*Task to complete*: Make an exact copy of the lines from the one holding "SH 41, Teniwa" through the end of the entries below, both ends kept, and of nothing else. Exclude pictures.

*Data for analysis*:
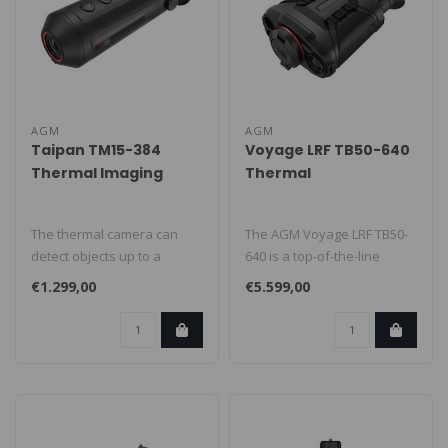
AGM
AGM
Taipan TM15-384
Voyage LRF TB50-640
Thermal Imaging
Thermal
Camera
imaging/night vision
The thermal camera can
The AGM Voyage LRF TB50-
detect objects up to a
640 is a top-of-the-line
distance of 708m. This is the
thermal imaging camera
€1.299,00
€5.599,00
dist..
that com..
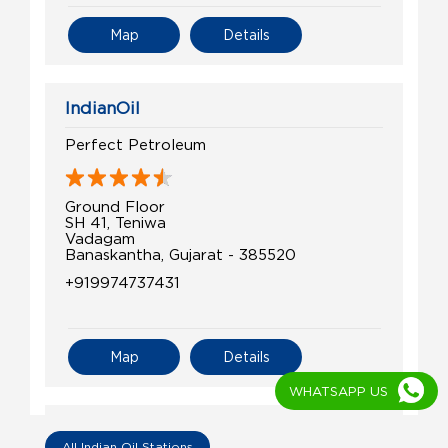
Map
Details
IndianOil
Perfect Petroleum
Ground Floor
SH 41, Teniwa
Vadagam
Banaskantha, Gujarat - 385520
+919974737431
Map
Details
WHATSAPP US
IndianOil
All Indian Oil Stations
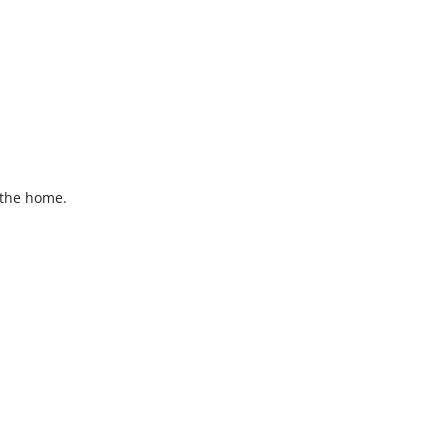
 the home.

*Final answer*:
SH 41, Teniwa
Vadagam
Banaskantha, Gujarat - 385520
+919974737431
Map
Details
WHATSAPP US
IndianOil
All Indian Oil Stations
 the home.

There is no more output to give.